In a letter to the Financial Times, Venkatakrishnan said the UK “badly needs” a development agency similar to those in Singapore, France and Ireland, which have a reputation for supporting businesses seeking to invest in those countries. 

The new body should “harness the private sector to catalyse areas of strategic national interest, such as life sciences, professional services, technology and entertainment”, wrote Venkatakrishnan. 

“Like the Bank of England or the Office for National Statistics, this agency should transcend changes in government and drive a common, national ambition for long-term UK growth,” he added. 

The intervention by Venkatakrishnan, boss of one of the UK’s biggest banks, comes after years of patchy relations between ministers and industry and frustration in boardrooms over policy U-turns by successive UK governments. 

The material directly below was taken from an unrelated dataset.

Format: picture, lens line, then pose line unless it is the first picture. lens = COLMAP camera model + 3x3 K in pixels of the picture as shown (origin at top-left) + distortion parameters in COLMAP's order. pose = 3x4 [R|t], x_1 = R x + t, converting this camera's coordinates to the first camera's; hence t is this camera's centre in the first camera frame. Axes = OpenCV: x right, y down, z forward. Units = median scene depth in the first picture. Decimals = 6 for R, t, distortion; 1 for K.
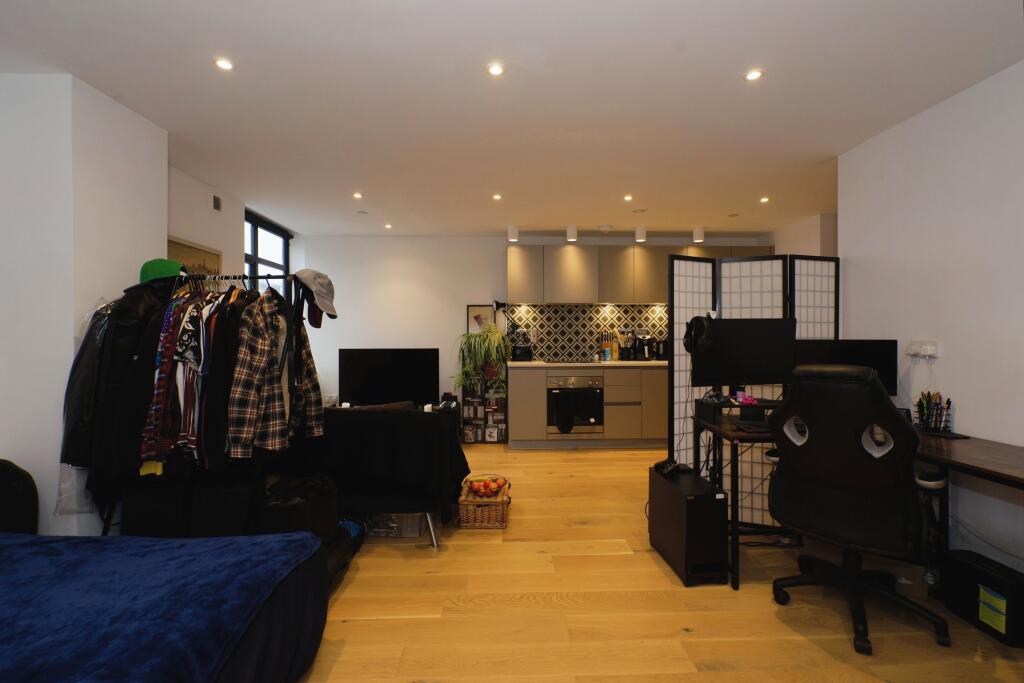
lens RADIAL K [[460.9, 0, 514.5], [0, 460.9, 336.4], [0, 0, 1]] dist [-0.005939, 0.003207]
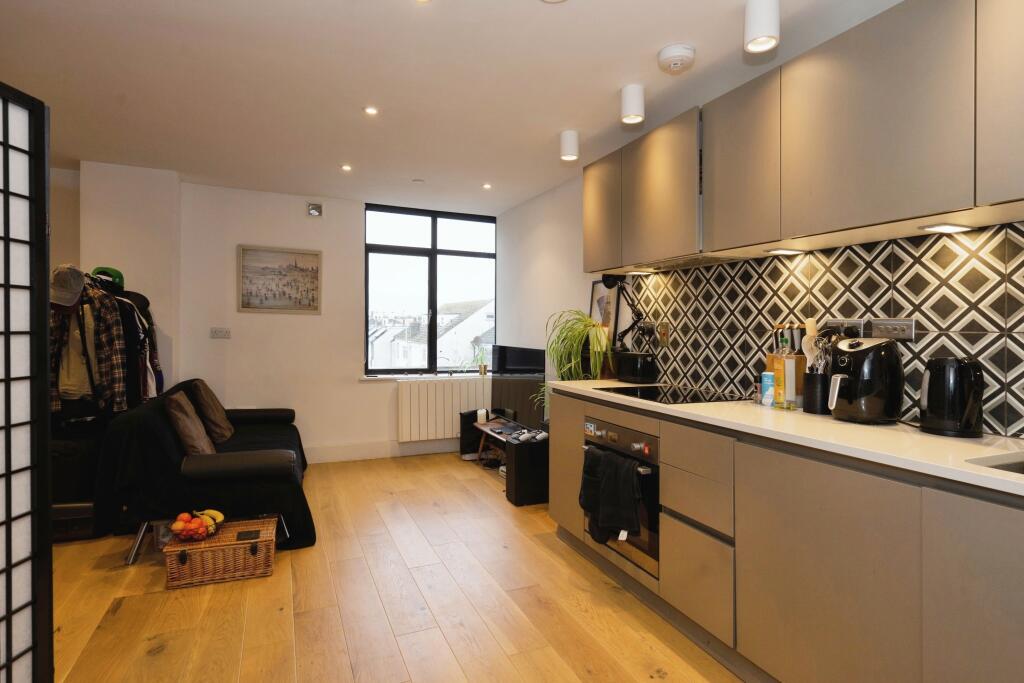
lens RADIAL K [[534.4, 0, 516.6], [0, 534.4, 339.7], [0, 0, 1]] dist [0.004214, 0.002269]
pose [[0.368412, 0.028623, -0.929222, 0.561556], [-0.023543, 0.999493, 0.021454, -0.004461], [0.929364, 0.013973, 0.368899, 0.701308]]
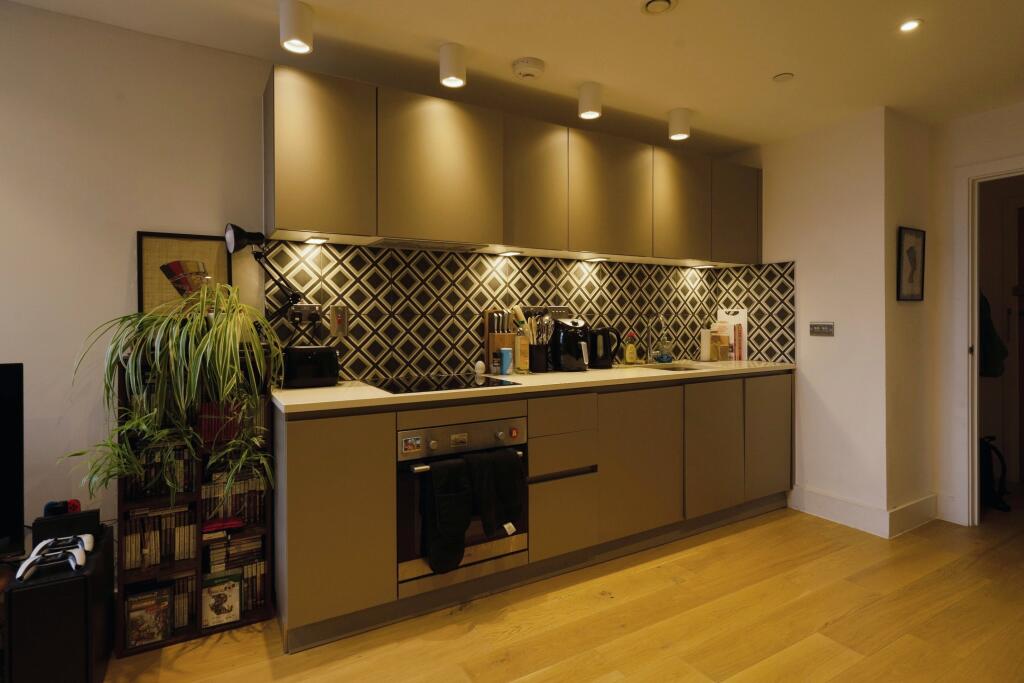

Relations between politicians and executives hit their nadir in 2018 when then foreign secretary Boris Johnson reportedly said “fuck business” in response to a question about companies’ concerns over Brexit. 

Prime Minister Rishi Sunak has sought to rebuild ties with business but many executives remain frustrated with what they see as unpredictable policymaking and frequent ministerial reshuffles. Sunak’s decision last year to curtail the development of a high speed rail line from London to Manchester and dilute targets for the rollout of electric vehicles drew criticism from many business groups and executives. 

Venkatakrishnan said a non-partisan development agency could help avoid concerns over “who gets the credit” for policies. A new statutory body “can help government of any complexion, together with industry, plan and execute for long-term growth”, he wrote. 

The Barclays chief, who chaired an event for business leaders at the Conservative party’s annual conference in October, said the government should begin exploring how such a proposed agency could operate. “We just need to start, and we will move fastest if we are more concerned with getting going than getting credit,” he wrote.

His comments echo suggestions from former officials. In a report published in November, Tory peer Lord Richard Harrington recommended that the UK adopt the strategic state-backed approach of the US and European countries to woo foreign investors, proposals that were accepted by the government.

In an FT column published last week, former Bank of England chief economist Andy Haldane called for the creation of a UK economic ministry, separate from the Treasury, and for growth to be given equal importance to balancing the exchequer’s books as a policy objective. 

Venkatakrishnan said he supported Haldane’s proposals, which included greater devolution of spending and taxation to Wales, Scotland, London and Northern Ireland.